— REQUEST —
Reproduce the listing that follows in full. Omit its images.

— RECORDS PROVIDED —
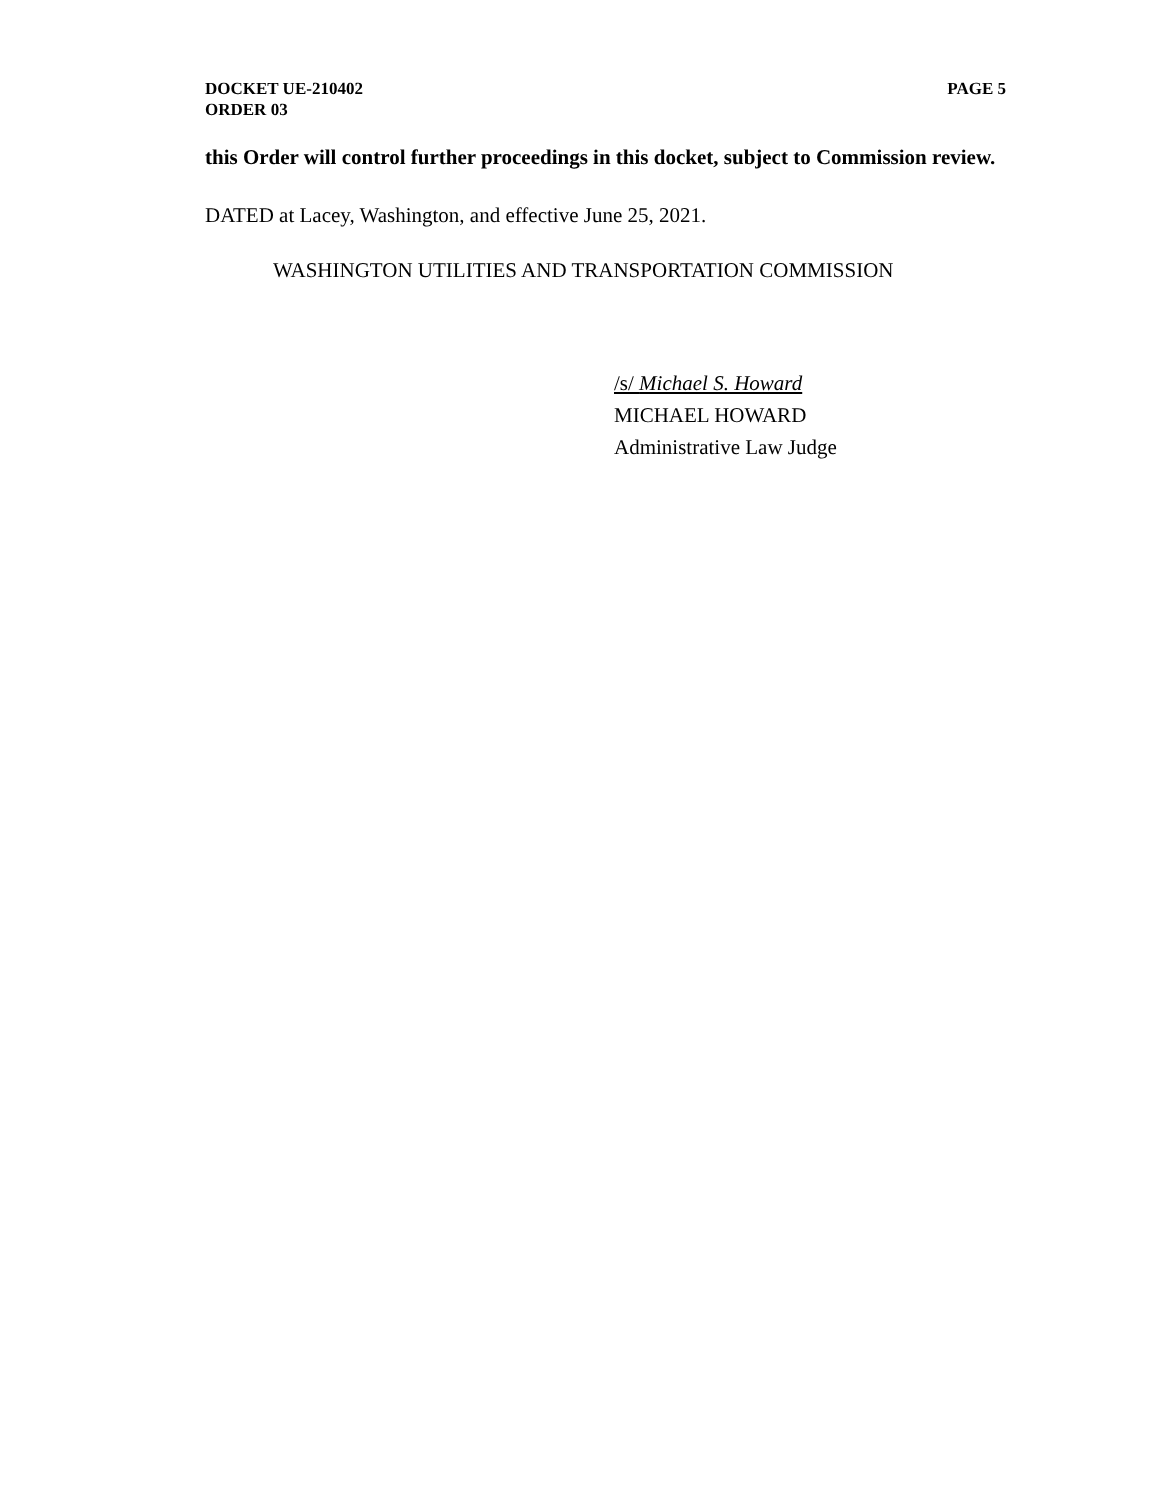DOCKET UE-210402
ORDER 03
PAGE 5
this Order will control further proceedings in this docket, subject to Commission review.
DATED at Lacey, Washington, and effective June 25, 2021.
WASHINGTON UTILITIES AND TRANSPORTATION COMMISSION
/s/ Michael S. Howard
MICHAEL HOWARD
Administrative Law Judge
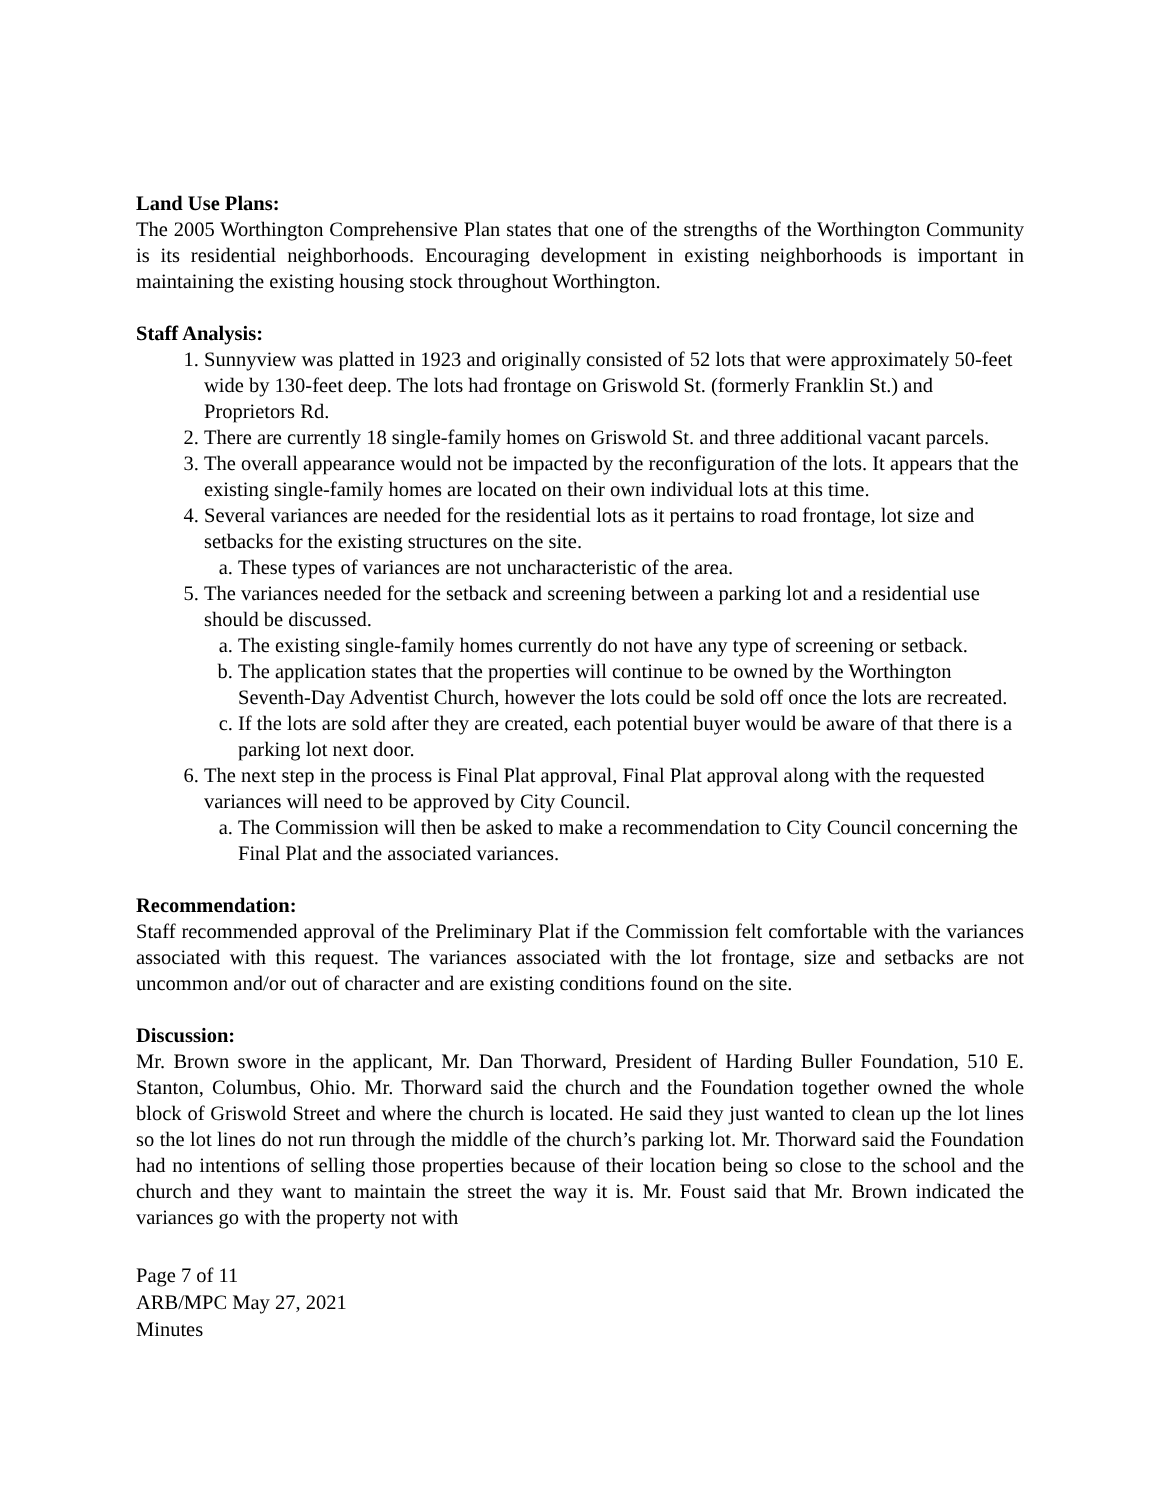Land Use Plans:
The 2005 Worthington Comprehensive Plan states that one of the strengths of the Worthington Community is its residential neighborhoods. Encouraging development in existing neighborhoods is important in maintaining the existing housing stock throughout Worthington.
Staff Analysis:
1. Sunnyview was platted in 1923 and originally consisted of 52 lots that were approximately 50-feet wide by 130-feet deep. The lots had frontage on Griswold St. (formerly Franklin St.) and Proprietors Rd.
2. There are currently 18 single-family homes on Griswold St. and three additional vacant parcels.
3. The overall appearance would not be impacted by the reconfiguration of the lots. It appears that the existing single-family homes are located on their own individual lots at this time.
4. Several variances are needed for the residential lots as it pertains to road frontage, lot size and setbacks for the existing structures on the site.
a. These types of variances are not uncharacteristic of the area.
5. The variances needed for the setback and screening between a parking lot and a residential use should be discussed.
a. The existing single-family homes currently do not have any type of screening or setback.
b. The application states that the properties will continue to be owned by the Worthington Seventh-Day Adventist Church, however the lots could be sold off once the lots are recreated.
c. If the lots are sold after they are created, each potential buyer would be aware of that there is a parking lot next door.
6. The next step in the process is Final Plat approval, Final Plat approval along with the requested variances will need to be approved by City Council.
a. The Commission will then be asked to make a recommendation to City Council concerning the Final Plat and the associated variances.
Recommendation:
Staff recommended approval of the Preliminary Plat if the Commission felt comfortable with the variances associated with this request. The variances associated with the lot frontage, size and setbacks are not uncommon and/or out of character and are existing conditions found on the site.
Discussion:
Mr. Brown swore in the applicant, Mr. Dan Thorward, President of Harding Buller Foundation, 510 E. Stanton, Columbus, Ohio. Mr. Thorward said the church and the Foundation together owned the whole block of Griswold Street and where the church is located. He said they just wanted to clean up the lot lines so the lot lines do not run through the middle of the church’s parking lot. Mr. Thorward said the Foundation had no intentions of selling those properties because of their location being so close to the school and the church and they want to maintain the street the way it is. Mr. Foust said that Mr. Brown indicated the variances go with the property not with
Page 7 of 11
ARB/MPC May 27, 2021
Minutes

— WRITTEN ANSWER —
DOCKET UE-210402
ORDER 03
PAGE 5
this Order will control further proceedings in this docket, subject to Commission review.
DATED at Lacey, Washington, and effective June 25, 2021.
WASHINGTON UTILITIES AND TRANSPORTATION COMMISSION
/s/ Michael S. Howard
MICHAEL HOWARD
Administrative Law Judge
Land Use Plans:
The 2005 Worthington Comprehensive Plan states that one of the strengths of the Worthington Community is its residential neighborhoods. Encouraging development in existing neighborhoods is important in maintaining the existing housing stock throughout Worthington.
Staff Analysis:
1. Sunnyview was platted in 1923 and originally consisted of 52 lots that were approximately 50-feet wide by 130-feet deep. The lots had frontage on Griswold St. (formerly Franklin St.) and Proprietors Rd.
2. There are currently 18 single-family homes on Griswold St. and three additional vacant parcels.
3. The overall appearance would not be impacted by the reconfiguration of the lots. It appears that the existing single-family homes are located on their own individual lots at this time.
4. Several variances are needed for the residential lots as it pertains to road frontage, lot size and setbacks for the existing structures on the site.
a. These types of variances are not uncharacteristic of the area.
5. The variances needed for the setback and screening between a parking lot and a residential use should be discussed.
a. The existing single-family homes currently do not have any type of screening or setback.
b. The application states that the properties will continue to be owned by the Worthington Seventh-Day Adventist Church, however the lots could be sold off once the lots are recreated.
c. If the lots are sold after they are created, each potential buyer would be aware of that there is a parking lot next door.
6. The next step in the process is Final Plat approval, Final Plat approval along with the requested variances will need to be approved by City Council.
a. The Commission will then be asked to make a recommendation to City Council concerning the Final Plat and the associated variances.
Recommendation:
Staff recommended approval of the Preliminary Plat if the Commission felt comfortable with the variances associated with this request. The variances associated with the lot frontage, size and setbacks are not uncommon and/or out of character and are existing conditions found on the site.
Discussion:
Mr. Brown swore in the applicant, Mr. Dan Thorward, President of Harding Buller Foundation, 510 E. Stanton, Columbus, Ohio. Mr. Thorward said the church and the Foundation together owned the whole block of Griswold Street and where the church is located. He said they just wanted to clean up the lot lines so the lot lines do not run through the middle of the church’s parking lot. Mr. Thorward said the Foundation had no intentions of selling those properties because of their location being so close to the school and the church and they want to maintain the street the way it is. Mr. Foust said that Mr. Brown indicated the variances go with the property not with
Page 7 of 11
ARB/MPC May 27, 2021
Minutes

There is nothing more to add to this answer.